Skeletal landmark data
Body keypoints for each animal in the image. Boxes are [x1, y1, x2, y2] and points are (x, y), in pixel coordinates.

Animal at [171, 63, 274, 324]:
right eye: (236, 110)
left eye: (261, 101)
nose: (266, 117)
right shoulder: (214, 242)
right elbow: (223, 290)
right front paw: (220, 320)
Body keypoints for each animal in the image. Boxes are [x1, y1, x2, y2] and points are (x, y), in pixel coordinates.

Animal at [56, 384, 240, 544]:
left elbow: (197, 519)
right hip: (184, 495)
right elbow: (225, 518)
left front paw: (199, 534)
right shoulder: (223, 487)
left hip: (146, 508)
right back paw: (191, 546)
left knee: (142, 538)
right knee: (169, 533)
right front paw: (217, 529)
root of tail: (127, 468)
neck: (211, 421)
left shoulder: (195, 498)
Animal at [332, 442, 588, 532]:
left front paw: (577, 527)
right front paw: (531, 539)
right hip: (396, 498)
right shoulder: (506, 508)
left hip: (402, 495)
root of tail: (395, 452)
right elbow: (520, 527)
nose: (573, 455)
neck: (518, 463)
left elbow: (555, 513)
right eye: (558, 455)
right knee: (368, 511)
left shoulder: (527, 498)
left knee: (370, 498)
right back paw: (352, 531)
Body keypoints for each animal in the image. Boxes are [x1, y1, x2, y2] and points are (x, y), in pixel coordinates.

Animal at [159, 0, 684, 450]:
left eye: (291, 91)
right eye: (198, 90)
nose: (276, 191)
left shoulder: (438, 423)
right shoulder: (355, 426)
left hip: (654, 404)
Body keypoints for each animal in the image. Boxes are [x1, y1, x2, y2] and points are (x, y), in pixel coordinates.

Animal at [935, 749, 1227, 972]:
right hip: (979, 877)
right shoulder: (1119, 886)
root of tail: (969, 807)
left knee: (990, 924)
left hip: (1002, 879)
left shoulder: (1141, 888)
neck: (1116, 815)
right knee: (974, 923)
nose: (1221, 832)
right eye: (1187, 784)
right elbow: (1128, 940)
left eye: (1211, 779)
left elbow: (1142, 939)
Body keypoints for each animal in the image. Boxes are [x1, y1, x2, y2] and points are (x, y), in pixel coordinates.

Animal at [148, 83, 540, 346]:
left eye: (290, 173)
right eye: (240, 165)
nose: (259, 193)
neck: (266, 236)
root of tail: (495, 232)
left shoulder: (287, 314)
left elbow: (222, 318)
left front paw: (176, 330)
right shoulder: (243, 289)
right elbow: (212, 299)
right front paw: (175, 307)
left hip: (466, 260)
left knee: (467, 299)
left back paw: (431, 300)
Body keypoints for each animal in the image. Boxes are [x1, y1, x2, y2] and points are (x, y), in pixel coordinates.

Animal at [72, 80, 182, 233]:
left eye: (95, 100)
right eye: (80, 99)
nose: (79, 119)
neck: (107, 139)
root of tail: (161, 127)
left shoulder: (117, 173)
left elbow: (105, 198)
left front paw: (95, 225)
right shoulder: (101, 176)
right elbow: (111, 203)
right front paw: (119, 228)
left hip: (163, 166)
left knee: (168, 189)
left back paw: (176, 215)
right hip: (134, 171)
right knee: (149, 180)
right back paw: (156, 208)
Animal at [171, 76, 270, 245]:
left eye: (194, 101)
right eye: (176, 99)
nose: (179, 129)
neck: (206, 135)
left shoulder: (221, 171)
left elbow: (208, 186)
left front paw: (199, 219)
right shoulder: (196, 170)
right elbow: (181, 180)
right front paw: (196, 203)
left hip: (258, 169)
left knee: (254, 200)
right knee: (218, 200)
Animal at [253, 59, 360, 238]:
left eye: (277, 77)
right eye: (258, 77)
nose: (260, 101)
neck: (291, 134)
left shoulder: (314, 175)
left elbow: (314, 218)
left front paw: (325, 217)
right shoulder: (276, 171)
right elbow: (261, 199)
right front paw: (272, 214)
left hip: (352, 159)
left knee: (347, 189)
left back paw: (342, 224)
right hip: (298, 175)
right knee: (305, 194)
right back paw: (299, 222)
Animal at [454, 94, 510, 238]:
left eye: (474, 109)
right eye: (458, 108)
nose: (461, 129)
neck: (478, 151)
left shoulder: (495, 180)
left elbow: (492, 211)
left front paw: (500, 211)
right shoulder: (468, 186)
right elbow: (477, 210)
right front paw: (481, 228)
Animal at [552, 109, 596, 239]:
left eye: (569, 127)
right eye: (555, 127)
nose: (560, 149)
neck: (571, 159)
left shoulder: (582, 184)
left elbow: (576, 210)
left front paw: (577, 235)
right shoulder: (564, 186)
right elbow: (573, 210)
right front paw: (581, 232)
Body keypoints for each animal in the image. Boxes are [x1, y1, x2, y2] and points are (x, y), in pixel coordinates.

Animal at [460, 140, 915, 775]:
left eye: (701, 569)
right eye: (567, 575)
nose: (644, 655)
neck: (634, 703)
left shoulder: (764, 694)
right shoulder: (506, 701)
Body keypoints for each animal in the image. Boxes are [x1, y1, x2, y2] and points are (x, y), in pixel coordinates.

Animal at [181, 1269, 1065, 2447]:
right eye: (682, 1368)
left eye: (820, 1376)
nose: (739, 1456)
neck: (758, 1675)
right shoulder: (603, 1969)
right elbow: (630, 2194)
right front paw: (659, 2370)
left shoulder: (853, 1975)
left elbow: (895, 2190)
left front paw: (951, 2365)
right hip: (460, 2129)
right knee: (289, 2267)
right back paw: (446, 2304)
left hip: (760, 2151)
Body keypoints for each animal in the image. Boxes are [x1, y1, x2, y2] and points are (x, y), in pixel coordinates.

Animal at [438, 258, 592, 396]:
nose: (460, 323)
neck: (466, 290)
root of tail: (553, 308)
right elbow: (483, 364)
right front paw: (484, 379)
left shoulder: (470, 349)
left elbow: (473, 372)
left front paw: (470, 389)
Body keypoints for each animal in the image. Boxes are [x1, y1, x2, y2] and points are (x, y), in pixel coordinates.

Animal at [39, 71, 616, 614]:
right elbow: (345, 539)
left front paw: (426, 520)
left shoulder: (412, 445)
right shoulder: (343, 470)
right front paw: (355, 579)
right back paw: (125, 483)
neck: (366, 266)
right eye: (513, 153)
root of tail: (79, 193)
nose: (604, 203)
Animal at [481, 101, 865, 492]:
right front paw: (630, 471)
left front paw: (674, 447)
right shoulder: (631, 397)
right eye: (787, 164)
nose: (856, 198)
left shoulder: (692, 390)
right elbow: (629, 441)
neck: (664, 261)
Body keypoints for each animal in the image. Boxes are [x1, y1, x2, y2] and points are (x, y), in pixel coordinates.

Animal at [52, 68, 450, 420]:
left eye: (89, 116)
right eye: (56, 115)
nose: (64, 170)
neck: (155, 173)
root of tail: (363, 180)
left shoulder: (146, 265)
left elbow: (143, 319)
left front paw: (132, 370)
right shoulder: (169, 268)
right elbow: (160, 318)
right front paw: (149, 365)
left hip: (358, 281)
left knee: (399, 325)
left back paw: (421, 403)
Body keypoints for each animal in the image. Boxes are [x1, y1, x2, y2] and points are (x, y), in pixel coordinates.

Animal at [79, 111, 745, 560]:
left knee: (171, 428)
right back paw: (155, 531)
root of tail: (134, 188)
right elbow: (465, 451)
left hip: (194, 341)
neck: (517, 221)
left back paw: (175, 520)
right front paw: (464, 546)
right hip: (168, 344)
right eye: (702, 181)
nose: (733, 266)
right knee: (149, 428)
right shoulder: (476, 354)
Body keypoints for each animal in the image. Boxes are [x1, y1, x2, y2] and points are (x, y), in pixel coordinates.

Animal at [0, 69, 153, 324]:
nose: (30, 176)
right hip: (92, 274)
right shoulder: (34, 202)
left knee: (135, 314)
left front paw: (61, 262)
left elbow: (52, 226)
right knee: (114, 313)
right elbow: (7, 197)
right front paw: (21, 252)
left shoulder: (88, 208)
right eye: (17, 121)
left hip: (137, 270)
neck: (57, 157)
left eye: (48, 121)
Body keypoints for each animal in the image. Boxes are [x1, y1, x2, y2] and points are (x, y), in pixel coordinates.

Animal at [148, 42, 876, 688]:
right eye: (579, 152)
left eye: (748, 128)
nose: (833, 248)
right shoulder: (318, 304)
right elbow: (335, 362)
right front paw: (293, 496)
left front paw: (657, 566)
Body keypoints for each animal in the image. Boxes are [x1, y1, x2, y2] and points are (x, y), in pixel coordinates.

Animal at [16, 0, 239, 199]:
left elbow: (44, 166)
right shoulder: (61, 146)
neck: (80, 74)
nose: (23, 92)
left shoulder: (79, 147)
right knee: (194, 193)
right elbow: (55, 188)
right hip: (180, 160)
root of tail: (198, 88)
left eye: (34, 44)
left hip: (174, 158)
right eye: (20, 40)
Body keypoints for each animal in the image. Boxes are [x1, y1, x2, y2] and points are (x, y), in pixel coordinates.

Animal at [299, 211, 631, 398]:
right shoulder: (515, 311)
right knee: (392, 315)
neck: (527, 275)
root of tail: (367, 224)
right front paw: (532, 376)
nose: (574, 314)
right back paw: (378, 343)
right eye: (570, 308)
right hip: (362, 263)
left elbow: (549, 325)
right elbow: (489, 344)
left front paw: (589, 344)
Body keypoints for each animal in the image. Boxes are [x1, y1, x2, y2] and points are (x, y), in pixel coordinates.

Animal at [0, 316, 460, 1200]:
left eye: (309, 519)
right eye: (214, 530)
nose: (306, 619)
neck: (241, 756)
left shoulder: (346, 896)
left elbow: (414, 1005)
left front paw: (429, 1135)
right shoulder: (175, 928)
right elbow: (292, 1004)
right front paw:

ABOUT THIS EXERCISE.
Quote the data above from the line containing "right elbow: (483, 364)" to the line containing "neck: (664, 261)", inclusive, and stop.

RESULT OF THE TASK.
right elbow: (483, 364)
right front paw: (484, 379)
left shoulder: (470, 349)
left elbow: (473, 372)
left front paw: (470, 389)
Body keypoints for each animal in the image. Boxes are [x1, y1, x2, y2] and points are (x, y), in pixel coordinates.

Animal at [39, 71, 616, 614]:
right elbow: (345, 539)
left front paw: (426, 520)
left shoulder: (412, 445)
right shoulder: (343, 470)
right front paw: (355, 579)
right back paw: (125, 483)
neck: (366, 266)
right eye: (513, 153)
root of tail: (79, 193)
nose: (604, 203)
Animal at [481, 101, 865, 492]:
right front paw: (630, 471)
left front paw: (674, 447)
right shoulder: (631, 397)
right eye: (787, 164)
nose: (856, 198)
left shoulder: (692, 390)
right elbow: (629, 441)
neck: (664, 261)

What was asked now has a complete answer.